1. Screen defense changed game

It was pretty clear what the Bears' intentions on offense were Sunday. With versatile running back Matt Forte, Chicago was going to spread the Vikings' big personnel out and throw screens until the Vikings proved they had the speed to stop it. "We knew what they were going to run," middle linebacker Eric Kendricks said. "They did spread us out. But we're fast. We're fast and we were expecting it." Kendricks had a tackle for no gain on a bubble screen to receiver Eddie Royal that forced the Bears to settle for a 55-yard field goal on their opening drive. Moments later, one of cornerback Terence Newman's team-high eight tackles was a similar stop to force a punt. "Everyone made their plays when they had to on those screens," Kendricks said. "It was a crucial part of changing the game early."

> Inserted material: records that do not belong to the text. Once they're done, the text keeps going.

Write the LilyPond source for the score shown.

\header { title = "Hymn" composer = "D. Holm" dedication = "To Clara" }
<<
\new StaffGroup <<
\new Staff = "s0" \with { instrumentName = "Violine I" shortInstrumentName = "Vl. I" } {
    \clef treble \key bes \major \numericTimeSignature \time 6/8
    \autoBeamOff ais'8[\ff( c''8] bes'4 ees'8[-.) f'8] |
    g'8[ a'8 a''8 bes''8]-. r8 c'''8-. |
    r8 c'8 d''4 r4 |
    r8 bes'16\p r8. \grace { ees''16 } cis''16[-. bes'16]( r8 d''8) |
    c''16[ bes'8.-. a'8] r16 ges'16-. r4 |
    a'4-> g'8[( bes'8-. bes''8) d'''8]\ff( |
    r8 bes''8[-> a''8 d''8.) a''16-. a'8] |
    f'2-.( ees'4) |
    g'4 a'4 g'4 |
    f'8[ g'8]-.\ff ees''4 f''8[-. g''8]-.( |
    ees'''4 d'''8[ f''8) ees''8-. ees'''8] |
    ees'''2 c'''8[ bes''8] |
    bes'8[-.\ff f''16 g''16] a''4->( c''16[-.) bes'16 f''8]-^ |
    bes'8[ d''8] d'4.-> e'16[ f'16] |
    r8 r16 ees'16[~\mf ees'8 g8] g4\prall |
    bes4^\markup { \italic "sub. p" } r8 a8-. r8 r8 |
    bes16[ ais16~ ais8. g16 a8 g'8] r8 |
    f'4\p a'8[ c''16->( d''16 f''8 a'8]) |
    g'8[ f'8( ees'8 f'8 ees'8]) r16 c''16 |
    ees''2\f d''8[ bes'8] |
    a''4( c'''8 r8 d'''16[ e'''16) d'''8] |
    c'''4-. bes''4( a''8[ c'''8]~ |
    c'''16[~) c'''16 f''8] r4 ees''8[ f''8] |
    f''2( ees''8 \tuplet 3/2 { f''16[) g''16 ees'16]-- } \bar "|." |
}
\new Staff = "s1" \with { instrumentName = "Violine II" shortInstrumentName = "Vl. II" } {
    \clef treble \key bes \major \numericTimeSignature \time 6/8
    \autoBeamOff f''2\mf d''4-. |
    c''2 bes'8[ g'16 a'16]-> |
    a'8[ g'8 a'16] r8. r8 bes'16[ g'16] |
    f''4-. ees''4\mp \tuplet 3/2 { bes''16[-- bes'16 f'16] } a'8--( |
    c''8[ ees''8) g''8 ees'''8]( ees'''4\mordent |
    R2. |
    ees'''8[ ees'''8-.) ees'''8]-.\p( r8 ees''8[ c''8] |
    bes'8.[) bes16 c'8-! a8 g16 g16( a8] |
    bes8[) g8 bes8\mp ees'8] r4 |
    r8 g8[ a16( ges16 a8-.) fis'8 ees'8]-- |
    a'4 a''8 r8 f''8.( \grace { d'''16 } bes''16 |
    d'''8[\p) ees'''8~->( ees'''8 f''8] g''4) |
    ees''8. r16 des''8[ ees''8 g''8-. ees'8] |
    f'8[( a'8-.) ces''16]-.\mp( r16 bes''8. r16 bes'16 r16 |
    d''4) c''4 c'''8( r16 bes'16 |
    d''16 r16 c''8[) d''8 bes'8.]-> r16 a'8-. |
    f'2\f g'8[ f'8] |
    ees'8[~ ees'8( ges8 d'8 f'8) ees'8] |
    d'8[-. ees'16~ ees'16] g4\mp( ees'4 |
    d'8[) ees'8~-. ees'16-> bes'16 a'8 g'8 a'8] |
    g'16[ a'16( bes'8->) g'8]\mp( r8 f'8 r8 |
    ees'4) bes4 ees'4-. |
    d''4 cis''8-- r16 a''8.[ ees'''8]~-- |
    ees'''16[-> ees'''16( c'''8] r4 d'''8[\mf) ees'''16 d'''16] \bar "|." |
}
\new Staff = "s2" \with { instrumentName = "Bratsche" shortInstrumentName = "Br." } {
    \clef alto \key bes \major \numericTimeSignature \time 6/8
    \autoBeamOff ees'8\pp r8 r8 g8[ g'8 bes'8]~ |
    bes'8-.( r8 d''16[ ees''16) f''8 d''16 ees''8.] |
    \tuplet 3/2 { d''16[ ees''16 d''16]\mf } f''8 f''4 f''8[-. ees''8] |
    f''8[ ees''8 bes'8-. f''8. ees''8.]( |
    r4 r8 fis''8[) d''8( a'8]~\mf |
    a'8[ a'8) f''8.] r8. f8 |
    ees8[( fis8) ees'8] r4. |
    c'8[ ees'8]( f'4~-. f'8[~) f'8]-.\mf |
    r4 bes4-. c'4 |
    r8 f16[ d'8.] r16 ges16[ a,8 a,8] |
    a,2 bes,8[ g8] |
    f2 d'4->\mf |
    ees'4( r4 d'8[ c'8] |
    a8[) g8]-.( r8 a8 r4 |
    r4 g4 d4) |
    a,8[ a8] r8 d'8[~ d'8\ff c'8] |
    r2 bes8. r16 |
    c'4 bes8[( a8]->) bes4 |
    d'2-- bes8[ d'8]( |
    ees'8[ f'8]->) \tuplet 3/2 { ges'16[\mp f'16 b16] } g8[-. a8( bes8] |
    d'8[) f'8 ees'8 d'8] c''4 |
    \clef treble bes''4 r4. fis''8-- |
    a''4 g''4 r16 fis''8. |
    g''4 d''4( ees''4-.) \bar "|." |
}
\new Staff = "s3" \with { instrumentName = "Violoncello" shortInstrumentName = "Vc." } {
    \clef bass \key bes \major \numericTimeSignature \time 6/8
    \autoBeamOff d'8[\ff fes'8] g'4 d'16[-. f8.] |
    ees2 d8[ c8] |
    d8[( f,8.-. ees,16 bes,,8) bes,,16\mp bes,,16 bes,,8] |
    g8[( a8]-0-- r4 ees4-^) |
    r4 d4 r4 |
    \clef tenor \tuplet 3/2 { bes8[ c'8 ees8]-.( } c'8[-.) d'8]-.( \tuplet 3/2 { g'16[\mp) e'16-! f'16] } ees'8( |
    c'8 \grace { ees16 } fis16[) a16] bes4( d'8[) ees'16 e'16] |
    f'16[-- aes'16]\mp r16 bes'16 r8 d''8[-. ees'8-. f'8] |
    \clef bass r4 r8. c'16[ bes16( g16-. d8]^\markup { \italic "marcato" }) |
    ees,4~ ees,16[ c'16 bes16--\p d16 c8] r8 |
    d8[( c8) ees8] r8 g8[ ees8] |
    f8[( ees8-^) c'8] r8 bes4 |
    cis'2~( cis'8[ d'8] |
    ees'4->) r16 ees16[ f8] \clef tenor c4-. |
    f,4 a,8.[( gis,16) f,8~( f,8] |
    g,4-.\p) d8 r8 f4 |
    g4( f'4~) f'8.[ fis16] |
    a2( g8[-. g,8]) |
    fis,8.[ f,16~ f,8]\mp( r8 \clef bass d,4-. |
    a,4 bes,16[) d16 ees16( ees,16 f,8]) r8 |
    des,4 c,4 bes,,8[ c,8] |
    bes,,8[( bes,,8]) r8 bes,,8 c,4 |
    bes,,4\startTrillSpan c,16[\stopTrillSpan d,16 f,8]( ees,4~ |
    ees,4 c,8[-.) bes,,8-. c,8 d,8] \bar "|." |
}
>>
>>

2. Hang on Andrew, hang on

The only reason the Vikings had a full minute to run their offense at the end of the game is because the Bears had the ball for only 49 seconds during a three-and-out session before that. Yes, Chicago made it easier when rookie running back Jeremy Langford, playing because Forte was hurt, dropped what would have been a first-down reception on third-and-5. But don't undersell the effort by strong safety Andrew Sendejo on first down. It was the 6-1, 210-pound Sendejo who reacted quickly and latched on to the ankles of 6-6, 273-pound tight end Martellus Bennett to hold him to a 5-yard gain. "He ran an in route and I just tried to close as quick as I could and make the tackle," Sendejo said. "He's a big guy. You just have to wrap up anything you can grab and hold on while your buddies help get him down. He's a hard dude to take down."

3. Matt's attack

Third-and-6 on the road is a noise-inducing pain. False-starting to make it third-and-11 is typically a punt waiting to happen. Unless backup running back Matt Asiata has the ball, a head of steam and new star receiver Stefon Diggs willing to do some blocking. All of that came together early in the second quarter after Vikings left tackle Matt Kalil was flagged for a false start. On the next snap, Teddy Bridgewater was pressured from the pocket when he flicked the ball to Asiata in the backfield. "I was the last option for Teddy on that one," Asiata said. "No one was open, so he gave me the ball. I saw Diggs throwing the block and I just went straight north on that one. North and south. That's how I run." Asiata gained 12 yards to extend a drive that ended with a field goal.

4. Pressure was there

A week ago, the Vikings had seven sacks against an outcoached Lions team. Sunday, the Vikings had only one sack. But the pressure was decent and timely. Rookie Danielle Hunter had the third-down sack that forced the punt that Marcus Sherels returned 65 yards for a touchdown. Defensive end Everson Griffen, the Vikings' leader in sacks, didn't have one Sunday. But he applied pressure on Hunter's sack, forced a punt by racing out to drop Forte for no gain on a screen pass on third-and-7 late in the first half. Griffen also had the pressure that forced an incompletion on third-and-6 that led to the Bears missing a 51-yard field-goal attempt.

5. Feast, feast, feast

It didn't take long to notice that the makeshift Bears defensive line would be overmatched against Adrian Peterson. During a five-carry stretch early in the second quarter, Peterson had runs of 11, 9, 12 and 12 yards. Peterson also lost yardage on only one of his 20 carries. We also should note that Chicago's already-thin line was decimated even further with the strange antics and release of starting nose tackle Jeremiah Ratliff on Oct. 22. Eddie Goldman took over for Ratliff. Of the six defensive linemen on the current Chicago roster, only three — Goldman, Will Sutton and Jarvis Jenkins — were with the team in Week 2. Throw in a first-year transition to a 3-4 scheme and, well, Peterson was a little too much for the Bears to consistently handle.